START RECORDS

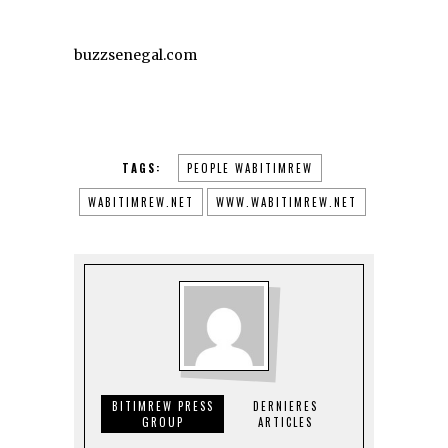
buzzsenegal.com
TAGS:
PEOPLE WABITIMREW
WABITIMREW.NET
WWW.WABITIMREW.NET
BITIMREW PRESS
DERNIERES
GROUP
ARTICLES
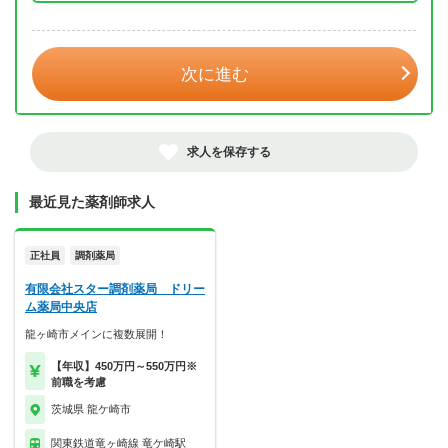
年 3月
次に進む
求人を保存する
最近見た薬剤師求人
正社員
調剤薬局
有限会社スター調剤薬局 ドリー
ム薬局中央店
龍ヶ崎市メインに複数展開！
【年収】450万円～550万円※
前職を考慮
茨城県 龍ケ崎市
関東鉄道竜ヶ崎線 竜ケ崎駅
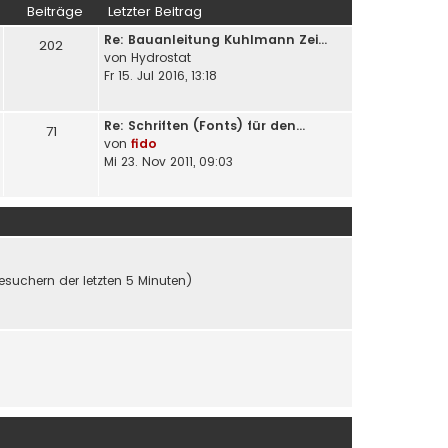
Beiträge
Letzter Beitrag
Re: Bauanleitung Kuhlmann Zei…
202
von
Hydrostat
Fr 15. Jul 2016, 13:18
Re: Schriften (Fonts) für den…
71
von
fido
Mi 23. Nov 2011, 09:03
Besuchern der letzten 5 Minuten)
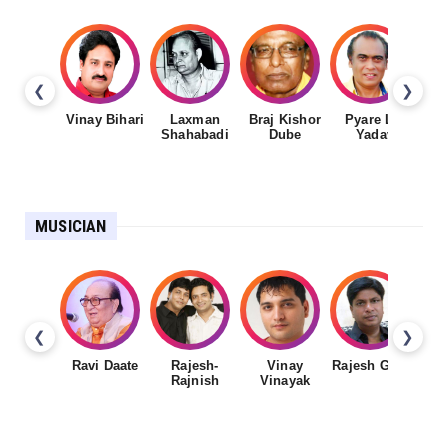
❮
❯
Vinay Bihari
Laxman
Braj Kishor
Pyare Lal
Shahabadi
Dube
Yadav
MUSICIAN
❮
❯
Ravi Daate
Rajesh-
Vinay
Rajesh Gupta
Rajnish
Vinayak
Sh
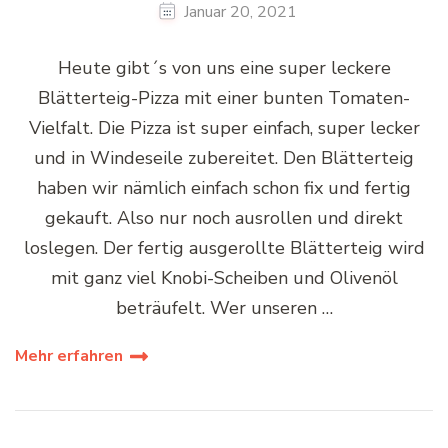
Januar 20, 2021
Heute gibt´s von uns eine super leckere
Blätterteig-Pizza mit einer bunten Tomaten-
Vielfalt. Die Pizza ist super einfach, super lecker
und in Windeseile zubereitet. Den Blätterteig
haben wir nämlich einfach schon fix und fertig
gekauft. Also nur noch ausrollen und direkt
loslegen. Der fertig ausgerollte Blätterteig wird
mit ganz viel Knobi-Scheiben und Olivenöl
beträufelt. Wer unseren …
Mehr erfahren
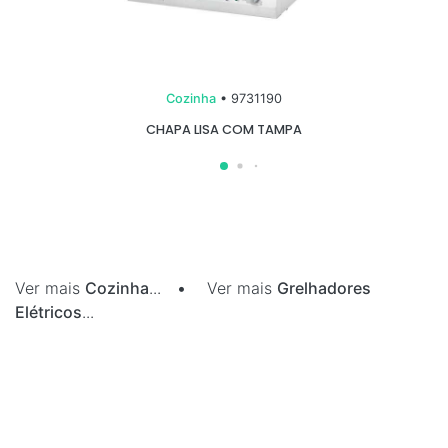
Cozinha
• 9731190
CHAPA LISA COM TAMPA
Ver mais
Cozinha
...
•
Ver mais
Grelhadores
Elétricos
...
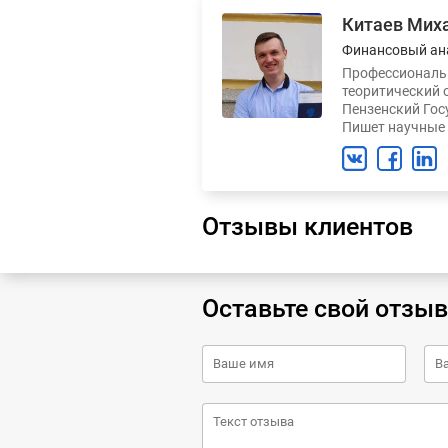
Китаев Мих
Финансовый ан
Профессиональн
теоритический 
Пензенский Гос
Пишет научные 
Отзывы клиентов
Оставьте свой отзыв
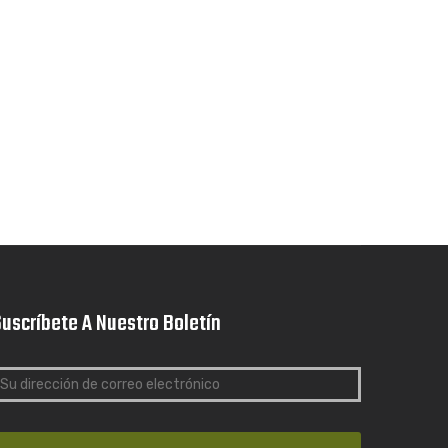
uscríbete A Nuestro Boletín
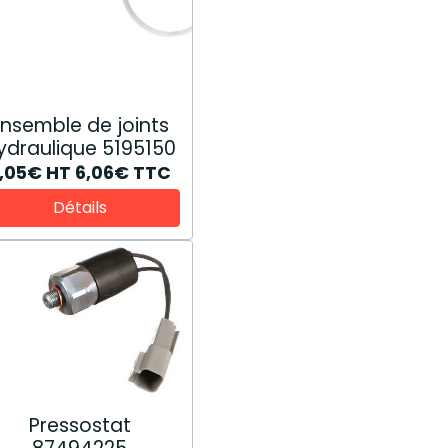
Ensemble de joints
ydraulique 5195150
,05€
HT
6,06€
TTC
Détails
Pressostat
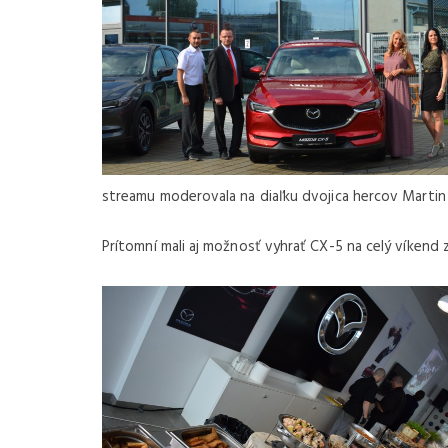
NOVINKA
streamu moderovala na diaľku dvojica hercov Martin 
Prítomní mali aj možnosť vyhrať CX-5 na celý víkend z
€ 29.140 /
€ 35.842 S DPH
3
kW
2024
0 cm
50
dvojk
-Doblo 50kWh 136k VAN L1
Fiat 
MTJ 180k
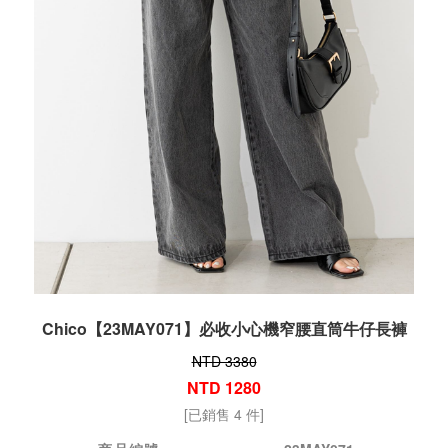
Chico【23MAY071】必收小心機窄腰直筒牛仔長褲
NTD 3380
NTD 1280
[已銷售 4 件]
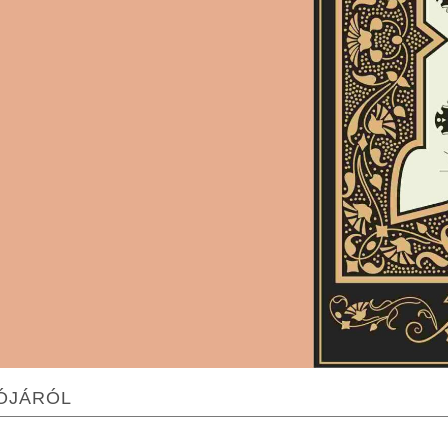
TÓJÁRÓL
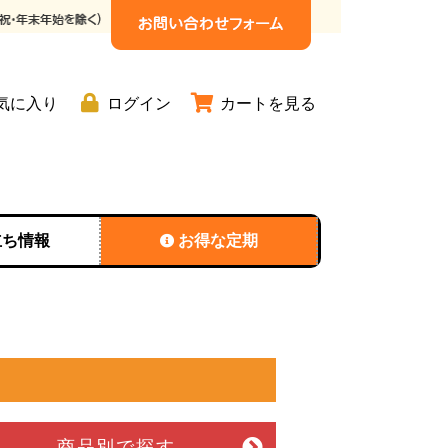
気に入り
ログイン
カートを見る
立ち情報
お得な定期
商品別
で探す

END RECORDS

→ **YOUR INSTRUCTIONS**:
The records above are to be transcribed word for word. Skip the images.

→ **RESPONSE BOX**:
buzzsenegal.com
TAGS:
PEOPLE WABITIMREW
WABITIMREW.NET
WWW.WABITIMREW.NET
BITIMREW PRESS
DERNIERES
GROUP
ARTICLES
年 3月
次に進む
求人を保存する
最近見た薬剤師求人
正社員
調剤薬局
有限会社スター調剤薬局 ドリー
ム薬局中央店
龍ヶ崎市メインに複数展開！
【年収】450万円～550万円※
前職を考慮
茨城県 龍ケ崎市
関東鉄道竜ヶ崎線 竜ケ崎駅
Beiträge
Letzter Beitrag
Re: Bauanleitung Kuhlmann Zei…
202
von
Hydrostat
Fr 15. Jul 2016, 13:18
Re: Schriften (Fonts) für den…
71
von
fido
Mi 23. Nov 2011, 09:03
Besuchern der letzten 5 Minuten)
❮
❯
Vinay Bihari
Laxman
Braj Kishor
Pyare Lal
Shahabadi
Dube
Yadav
MUSICIAN
❮
❯
Ravi Daate
Rajesh-
Vinay
Rajesh Gupta
Rajnish
Vinayak
Sh
Januar 20, 2021
Heute gibt´s von uns eine super leckere
Blätterteig-Pizza mit einer bunten Tomaten-
Vielfalt. Die Pizza ist super einfach, super lecker
und in Windeseile zubereitet. Den Blätterteig
haben wir nämlich einfach schon fix und fertig
gekauft. Also nur noch ausrollen und direkt
loslegen. Der fertig ausgerollte Blätterteig wird
mit ganz viel Knobi-Scheiben und Olivenöl
beträufelt. Wer unseren …
Mehr erfahren
Cozinha
• 9731190
CHAPA LISA COM TAMPA
Ver mais
Cozinha
...
•
Ver mais
Grelhadores
Elétricos
...
Китаев Мих
Финансовый ан
Профессиональн
теоритический 
Пензенский Гос
Пишет научные 
Отзывы клиентов
Оставьте свой отзыв
uscríbete A Nuestro Boletín
Ensemble de joints
ydraulique 5195150
,05€
HT
6,06€
TTC
Détails
Pressostat
NOVINKA
streamu moderovala na diaľku dvojica hercov Martin 
Prítomní mali aj možnosť vyhrať CX-5 na celý víkend z
€ 29.140 /
€ 35.842 S DPH
3
kW
2024
0 cm
50
dvojk
-Doblo 50kWh 136k VAN L1
Fiat 
MTJ 180k
Chico【23MAY071】必收小心機窄腰直筒牛仔長褲
NTD 3380
NTD 1280
[已銷售 4 件]
TÓJÁRÓL
気に入り
ログイン
カートを見る
立ち情報
お得な定期
商品別
で探す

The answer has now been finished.